"What do you think? If Esther were my sister and went off like that, leaving no trace, wouldn't you consider it serious? Here is a young girl in a strange country, without friends. If we don't take an interest in finding her, who will? All sorts of things may have happened to her, things one doesn't like to think about." He moistened his lips, continuing with difficulty. "She may have been decoyed and robbed, or—or even something much worse. It's no good shutting one's eyes to the possibility of it."

His face betrayed the serious disturbance of his thoughts. For several seconds his aunt went on with her knitting. Then laying down her work she said in a guarded tone, glancing at Lady Clifford's door:

"Of course there's one thing that would alter all that. Suppose what
Arthur Holliday told Thérèse wasn't true."

"You mean he may have invented that story of the breakdown? Yes, it's quite possible. Only in that case…"

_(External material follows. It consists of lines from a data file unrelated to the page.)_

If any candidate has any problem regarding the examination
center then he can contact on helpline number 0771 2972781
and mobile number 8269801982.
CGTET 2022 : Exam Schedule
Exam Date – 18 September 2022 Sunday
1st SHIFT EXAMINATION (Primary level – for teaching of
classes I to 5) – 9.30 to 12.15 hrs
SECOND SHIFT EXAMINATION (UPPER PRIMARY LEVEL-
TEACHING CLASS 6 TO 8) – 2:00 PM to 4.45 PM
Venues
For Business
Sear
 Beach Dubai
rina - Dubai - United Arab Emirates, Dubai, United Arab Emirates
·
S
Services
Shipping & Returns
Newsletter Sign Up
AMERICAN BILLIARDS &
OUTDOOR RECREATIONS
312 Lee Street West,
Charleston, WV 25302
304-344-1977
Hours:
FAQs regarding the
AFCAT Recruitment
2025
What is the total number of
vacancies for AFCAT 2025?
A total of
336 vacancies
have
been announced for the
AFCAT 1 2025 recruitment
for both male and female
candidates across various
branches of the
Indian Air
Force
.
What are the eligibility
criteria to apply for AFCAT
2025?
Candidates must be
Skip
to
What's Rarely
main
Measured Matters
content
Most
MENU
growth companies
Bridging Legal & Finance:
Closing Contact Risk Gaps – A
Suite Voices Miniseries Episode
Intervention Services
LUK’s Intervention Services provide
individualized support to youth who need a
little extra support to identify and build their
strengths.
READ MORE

"Don't misunderstand me, Roger," interrupted the old lady quickly. "I could never bring myself to believe anything wrong of that nice girl, I simply couldn't—that is if she were quite herself, responsible, and all that. Only I can't help wondering if you have heard what the doctor hinted to Thérèse about Miss Rowe, about his thinking that sometimes she was—was not quite——"

"Has Thérèse repeated that nonsense to you too?" he demanded angrily.

"Well, I—I admit it startled me very much. I could scarcely believe there was anything in it. I'm sure I never noticed anything the least bit odd about her, and I was amazed to hear that anyone had done so. Yet the doctor is so positive about it, although he hasn't said much. And when a man like that makes a statement, one is almost forced to believe there must be something in it. In any case it occurred to me that if his theory is true she might have left Cannes and gone away, quite forgetting for the moment that she was going to communicate with us. She may even have lost her memory, you know."

"Then if she has," declared Roger firmly, getting to his feet, "there's all the more reason for my making every effort to find her. Although, Dido, I may as well tell you I don't take very much stock in that idea of the doctor's. Oh, I've had a talk with him; he was very scientific, very convincing. He assured me there are a great many people walking about with the same complaint who regard themselves and are generally regarded as perfectly normal. He says they unconsciously invent and believe all sorts of preposterous things. He says no one could predict at what moment they might suddenly go off the handle and behave quite irrationally. No doubt what he says is entirely true, only I can't see it applying to Esther. Why, if I'd been asked to pick a thoroughly normal, well-balanced woman——"

"Yes, yes, I know. I should have said so too."

"He made a good deal out of a trifling incident that I shouldn't have bothered to repeat at all—something about dropping a basin of water. Utter nonsense, I call it. Then he said that she had taken a marked antipathy to him without any reason, and behaved queerly towards him. I'm sure I didn't notice it."